Over the course of the book tour, I have been asked quite a few times how doctors have reacted to Final Exam.
For the most part, my book has been well received by doctors, and that has been immensely gratifying. After all, I feel connected with other doctors. They are my family, the shared DNA being our education and training.
But I was asked more recently if I noticed a difference in how older doctors and younger doctors were responding to my book.
I answered no. My sense was that doctors young and old were responding in the same way.
I’ve thought a lot about that question in the last couple of weeks. I’ve gone so far as to ask other doctors I meet the same question.
Today if I were asked that same question, I think I might answer it a little differently.
There is a difference in the way older doctors – and I mean doctors who are at least a couple of generations ahead of me – have received my book. Like younger doctors, they have talked about how certain narratives resonated with their own experiences. And like younger doctors, they have talked about the need for improving how we educate and train doctors to care for the dying.
But what is different is the stories they tell me. In their reflections, there is a kind of quiet respect of mortality, an acceptance of our profession’s limits.
I heard a story yesterday that really brought this home. I met a woman whose father had practiced surgery from the 1950’s until his death from pancreatic cancer in the 1980’s. He had a very busy practice and on top of his clinical duties was chairman of surgery at two of the local hospitals.
One day, this woman went to visit her father at the hospital. She found him in a patient’s room, sitting at the bedside and reading the Bible aloud to his patient. When he later left the patient’s room, his daughter asked him, “Why were you reading to that patient?”
“She asked me to read from the Bible to her,” her father replied. “And because I could no longer do anything for her medically, I did what I could.”
I grew up, professionally speaking, at a time when therapeutic failures were the exception, rather than the rule. It was hard not to ask oneself, “Isn’t there some other procedure or medication we can use here to help this person?” when you wanted nothing more than to help your patients and in your mind helping meant curing. Liver transplantation, for example, was a “gold standard” of therapy for end-stage liver disease when I was training; easily 80% of liver transplant recipients could expect to live at least another five years.
But back in the 1970’s, for example, only about a quarter of patients who underwent a liver transplant survived even one year. How could the physicians who grew up and practiced in that era not feel a little differently about mortality than my generation of doctors?
In an age when the number of our successful therapeutic options has exploded, it’s difficult to see that sometimes the most therapeutic thing you can do has nothing to do with another drug or operation.
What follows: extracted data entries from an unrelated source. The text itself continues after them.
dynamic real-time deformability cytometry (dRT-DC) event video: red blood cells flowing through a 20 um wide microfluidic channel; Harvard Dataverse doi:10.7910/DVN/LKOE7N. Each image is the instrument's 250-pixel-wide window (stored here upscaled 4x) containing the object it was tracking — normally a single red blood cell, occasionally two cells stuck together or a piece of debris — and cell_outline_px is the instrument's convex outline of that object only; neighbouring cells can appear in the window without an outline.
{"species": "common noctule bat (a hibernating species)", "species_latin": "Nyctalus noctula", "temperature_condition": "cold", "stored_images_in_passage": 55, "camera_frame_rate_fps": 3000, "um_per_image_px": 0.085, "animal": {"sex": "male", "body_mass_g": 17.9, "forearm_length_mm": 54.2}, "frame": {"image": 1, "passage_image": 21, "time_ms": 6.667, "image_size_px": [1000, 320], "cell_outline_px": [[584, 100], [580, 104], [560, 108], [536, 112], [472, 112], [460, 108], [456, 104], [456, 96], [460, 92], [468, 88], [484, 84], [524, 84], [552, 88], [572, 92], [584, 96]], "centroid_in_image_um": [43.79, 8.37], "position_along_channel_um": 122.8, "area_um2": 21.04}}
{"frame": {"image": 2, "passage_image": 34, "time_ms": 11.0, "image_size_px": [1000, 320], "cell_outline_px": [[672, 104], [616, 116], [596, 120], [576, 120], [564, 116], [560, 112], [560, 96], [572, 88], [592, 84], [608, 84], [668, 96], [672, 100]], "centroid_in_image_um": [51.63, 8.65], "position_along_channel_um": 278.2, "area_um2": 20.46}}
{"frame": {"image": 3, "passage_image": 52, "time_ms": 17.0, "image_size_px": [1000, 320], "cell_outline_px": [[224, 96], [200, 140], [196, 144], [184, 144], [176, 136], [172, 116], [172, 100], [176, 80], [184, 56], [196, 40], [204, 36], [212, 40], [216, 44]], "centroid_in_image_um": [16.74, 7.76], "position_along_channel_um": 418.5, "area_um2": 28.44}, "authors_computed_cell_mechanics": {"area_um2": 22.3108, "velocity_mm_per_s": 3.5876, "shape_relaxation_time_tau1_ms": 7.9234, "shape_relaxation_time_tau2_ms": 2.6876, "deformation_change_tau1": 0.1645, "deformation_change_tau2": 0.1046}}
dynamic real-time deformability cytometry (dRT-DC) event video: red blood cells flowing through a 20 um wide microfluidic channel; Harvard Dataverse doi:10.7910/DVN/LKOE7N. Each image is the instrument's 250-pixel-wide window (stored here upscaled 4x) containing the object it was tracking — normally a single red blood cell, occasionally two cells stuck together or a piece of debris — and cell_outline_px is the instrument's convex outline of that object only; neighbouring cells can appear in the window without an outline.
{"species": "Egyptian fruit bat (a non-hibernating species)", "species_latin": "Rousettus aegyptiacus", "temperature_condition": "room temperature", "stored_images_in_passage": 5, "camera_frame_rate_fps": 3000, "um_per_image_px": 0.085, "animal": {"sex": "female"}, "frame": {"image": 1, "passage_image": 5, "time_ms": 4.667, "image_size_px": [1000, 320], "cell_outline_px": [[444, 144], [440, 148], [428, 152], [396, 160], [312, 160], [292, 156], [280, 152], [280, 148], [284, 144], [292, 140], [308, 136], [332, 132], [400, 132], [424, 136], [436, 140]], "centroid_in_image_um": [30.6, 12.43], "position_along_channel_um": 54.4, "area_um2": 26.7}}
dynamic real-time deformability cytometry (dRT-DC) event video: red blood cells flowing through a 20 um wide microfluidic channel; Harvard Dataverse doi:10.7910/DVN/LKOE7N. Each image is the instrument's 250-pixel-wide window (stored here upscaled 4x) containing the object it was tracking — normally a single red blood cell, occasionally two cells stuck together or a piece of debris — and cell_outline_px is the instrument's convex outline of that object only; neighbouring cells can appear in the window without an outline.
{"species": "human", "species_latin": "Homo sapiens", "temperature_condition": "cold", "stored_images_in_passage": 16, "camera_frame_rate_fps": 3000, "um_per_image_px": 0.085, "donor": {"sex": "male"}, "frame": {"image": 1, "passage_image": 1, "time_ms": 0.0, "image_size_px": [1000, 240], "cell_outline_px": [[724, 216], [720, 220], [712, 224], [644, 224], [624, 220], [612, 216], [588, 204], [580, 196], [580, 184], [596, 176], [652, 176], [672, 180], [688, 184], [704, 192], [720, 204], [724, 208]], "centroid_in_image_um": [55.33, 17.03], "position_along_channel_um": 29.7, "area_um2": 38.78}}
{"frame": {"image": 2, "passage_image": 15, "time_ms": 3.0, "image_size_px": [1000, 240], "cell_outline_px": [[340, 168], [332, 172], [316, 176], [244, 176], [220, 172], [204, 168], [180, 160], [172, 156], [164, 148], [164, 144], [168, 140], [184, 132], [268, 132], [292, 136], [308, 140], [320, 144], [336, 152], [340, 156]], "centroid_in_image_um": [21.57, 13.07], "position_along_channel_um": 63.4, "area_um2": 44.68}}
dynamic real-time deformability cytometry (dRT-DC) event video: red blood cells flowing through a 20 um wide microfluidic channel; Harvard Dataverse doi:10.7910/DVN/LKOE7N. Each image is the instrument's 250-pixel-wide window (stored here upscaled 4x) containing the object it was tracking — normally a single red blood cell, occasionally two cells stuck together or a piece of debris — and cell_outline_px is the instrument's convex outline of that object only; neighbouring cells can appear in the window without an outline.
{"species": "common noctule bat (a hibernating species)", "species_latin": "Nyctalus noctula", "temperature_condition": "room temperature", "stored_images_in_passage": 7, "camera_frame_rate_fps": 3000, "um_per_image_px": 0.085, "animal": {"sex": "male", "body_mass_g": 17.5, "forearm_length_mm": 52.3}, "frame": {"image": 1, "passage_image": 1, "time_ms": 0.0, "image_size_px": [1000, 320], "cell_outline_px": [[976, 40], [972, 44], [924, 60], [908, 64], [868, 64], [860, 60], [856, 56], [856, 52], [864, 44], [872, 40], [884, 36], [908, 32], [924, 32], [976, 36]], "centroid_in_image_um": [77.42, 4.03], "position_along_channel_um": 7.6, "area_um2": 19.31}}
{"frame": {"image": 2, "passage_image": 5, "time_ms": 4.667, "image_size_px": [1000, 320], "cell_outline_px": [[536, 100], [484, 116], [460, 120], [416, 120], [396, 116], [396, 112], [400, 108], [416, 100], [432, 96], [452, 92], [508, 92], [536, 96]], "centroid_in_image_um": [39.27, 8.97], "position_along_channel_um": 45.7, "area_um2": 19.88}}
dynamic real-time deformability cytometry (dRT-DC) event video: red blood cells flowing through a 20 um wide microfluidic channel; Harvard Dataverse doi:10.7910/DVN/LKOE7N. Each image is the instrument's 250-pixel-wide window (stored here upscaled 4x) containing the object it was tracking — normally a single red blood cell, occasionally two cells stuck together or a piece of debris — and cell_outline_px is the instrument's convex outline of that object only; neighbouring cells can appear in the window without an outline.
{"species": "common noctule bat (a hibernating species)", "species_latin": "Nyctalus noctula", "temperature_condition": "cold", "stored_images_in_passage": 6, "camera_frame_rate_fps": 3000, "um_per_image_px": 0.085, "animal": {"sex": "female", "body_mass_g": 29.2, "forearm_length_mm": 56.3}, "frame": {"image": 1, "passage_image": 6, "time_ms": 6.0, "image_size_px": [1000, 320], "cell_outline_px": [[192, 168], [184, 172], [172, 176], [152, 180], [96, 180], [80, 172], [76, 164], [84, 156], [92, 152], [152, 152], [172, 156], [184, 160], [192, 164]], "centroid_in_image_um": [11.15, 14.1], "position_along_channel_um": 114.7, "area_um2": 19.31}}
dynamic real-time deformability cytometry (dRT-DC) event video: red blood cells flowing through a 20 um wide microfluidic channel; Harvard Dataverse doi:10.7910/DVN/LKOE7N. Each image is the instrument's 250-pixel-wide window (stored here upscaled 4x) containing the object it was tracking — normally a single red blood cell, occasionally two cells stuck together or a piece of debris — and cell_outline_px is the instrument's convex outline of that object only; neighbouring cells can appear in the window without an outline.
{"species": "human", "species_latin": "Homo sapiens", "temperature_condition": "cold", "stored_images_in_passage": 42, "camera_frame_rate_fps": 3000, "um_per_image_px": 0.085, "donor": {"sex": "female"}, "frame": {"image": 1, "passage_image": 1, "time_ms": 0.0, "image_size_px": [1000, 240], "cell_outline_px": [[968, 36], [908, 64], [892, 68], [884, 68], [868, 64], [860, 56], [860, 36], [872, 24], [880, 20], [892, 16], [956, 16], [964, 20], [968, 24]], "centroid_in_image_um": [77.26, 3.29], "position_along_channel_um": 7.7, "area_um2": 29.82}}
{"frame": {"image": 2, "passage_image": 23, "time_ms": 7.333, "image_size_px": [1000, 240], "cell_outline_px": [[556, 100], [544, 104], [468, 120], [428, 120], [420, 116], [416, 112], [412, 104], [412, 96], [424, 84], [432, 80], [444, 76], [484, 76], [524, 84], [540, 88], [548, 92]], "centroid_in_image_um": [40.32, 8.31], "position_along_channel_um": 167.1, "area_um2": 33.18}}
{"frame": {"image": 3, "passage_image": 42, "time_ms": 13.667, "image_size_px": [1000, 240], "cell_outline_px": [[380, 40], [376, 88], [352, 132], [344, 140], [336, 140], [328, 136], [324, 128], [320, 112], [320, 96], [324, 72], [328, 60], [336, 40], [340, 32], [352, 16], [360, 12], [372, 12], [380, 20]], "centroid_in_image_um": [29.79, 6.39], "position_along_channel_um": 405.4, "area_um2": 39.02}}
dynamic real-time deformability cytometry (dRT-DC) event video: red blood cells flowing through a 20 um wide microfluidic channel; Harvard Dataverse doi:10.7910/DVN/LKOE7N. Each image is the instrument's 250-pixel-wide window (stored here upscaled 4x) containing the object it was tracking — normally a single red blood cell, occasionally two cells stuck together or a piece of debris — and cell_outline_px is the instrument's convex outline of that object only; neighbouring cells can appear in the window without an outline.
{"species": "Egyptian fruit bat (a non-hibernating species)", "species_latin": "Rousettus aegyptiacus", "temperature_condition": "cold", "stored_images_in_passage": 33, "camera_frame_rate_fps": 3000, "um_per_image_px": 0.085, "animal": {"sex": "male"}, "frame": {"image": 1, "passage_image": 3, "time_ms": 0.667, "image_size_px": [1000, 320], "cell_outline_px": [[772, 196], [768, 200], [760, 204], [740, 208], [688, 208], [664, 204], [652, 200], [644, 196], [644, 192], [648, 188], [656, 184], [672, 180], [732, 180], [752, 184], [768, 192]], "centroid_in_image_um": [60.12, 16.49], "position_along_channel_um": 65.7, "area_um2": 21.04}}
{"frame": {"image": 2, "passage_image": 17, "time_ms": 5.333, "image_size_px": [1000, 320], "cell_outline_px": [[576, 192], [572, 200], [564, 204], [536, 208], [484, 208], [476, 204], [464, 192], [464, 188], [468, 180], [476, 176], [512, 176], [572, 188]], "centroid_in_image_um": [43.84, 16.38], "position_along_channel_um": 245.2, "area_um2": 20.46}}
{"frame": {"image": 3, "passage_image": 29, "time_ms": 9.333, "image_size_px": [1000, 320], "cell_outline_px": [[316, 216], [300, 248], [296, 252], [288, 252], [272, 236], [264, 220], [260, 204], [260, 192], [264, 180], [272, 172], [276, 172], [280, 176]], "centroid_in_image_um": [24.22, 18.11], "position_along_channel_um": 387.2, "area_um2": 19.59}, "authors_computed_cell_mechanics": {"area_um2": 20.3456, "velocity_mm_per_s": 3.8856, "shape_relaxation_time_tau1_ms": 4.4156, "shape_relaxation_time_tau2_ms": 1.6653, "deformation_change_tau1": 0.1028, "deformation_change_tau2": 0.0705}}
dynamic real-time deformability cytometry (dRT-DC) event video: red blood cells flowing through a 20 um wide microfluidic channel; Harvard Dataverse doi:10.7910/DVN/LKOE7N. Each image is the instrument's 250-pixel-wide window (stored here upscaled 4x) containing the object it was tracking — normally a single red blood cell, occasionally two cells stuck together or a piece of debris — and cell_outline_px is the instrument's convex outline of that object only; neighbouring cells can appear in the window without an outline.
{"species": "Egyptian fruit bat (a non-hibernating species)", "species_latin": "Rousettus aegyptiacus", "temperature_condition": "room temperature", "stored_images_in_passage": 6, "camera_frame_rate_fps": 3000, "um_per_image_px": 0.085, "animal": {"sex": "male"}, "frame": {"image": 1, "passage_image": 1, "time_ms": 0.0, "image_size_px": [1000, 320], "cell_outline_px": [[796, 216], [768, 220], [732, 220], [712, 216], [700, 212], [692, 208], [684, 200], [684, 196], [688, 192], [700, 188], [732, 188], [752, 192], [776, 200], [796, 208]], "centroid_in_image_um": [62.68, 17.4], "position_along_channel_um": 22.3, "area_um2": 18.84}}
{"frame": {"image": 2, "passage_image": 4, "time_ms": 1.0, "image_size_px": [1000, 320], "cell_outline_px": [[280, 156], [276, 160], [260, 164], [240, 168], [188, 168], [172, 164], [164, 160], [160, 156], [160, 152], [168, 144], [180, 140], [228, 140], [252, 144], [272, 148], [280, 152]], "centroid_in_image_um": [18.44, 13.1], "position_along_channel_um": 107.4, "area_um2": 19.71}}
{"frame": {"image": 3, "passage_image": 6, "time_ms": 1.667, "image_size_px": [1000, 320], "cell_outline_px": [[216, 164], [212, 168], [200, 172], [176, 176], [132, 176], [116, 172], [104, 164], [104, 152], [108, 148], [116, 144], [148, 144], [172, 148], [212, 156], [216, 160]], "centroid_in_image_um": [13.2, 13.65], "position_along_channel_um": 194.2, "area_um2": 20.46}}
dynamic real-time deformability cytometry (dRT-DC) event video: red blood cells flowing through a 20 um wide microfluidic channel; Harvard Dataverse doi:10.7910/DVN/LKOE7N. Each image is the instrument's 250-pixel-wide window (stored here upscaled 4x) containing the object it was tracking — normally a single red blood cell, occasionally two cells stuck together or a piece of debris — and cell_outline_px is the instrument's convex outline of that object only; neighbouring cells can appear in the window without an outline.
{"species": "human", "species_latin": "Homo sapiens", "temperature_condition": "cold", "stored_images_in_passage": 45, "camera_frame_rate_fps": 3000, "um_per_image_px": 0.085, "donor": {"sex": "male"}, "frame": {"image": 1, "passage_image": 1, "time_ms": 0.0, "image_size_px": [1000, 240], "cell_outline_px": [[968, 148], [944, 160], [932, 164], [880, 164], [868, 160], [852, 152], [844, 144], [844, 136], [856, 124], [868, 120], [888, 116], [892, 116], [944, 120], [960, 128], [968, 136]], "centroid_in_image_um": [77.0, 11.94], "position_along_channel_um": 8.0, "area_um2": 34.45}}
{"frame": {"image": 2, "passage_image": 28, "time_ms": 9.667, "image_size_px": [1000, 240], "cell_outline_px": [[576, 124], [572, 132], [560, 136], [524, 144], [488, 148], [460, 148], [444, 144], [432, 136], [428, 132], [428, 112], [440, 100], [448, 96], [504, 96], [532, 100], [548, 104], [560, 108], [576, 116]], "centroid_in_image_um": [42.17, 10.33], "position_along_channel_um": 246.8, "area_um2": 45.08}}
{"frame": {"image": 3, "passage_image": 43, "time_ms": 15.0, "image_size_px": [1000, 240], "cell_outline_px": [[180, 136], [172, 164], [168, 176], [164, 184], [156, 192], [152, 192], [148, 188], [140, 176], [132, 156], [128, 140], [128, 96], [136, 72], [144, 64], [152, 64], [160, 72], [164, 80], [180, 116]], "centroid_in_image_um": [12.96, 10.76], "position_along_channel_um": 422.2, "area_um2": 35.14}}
Sometimes all we can – and should –do is simply be with our patients, make them comfortable. Sometimes the very best thing we can do as someone’s doctor is to sit at their bedside, take their favorite book, and read aloud.
I think it’s like Dr. Courtney M. Townsend, a legend in surgery and a personal hero, recently told me. “We have two jobs as doctors: to heal and to ease suffering. And if we can’t do the former, my God we better be doing the latter.”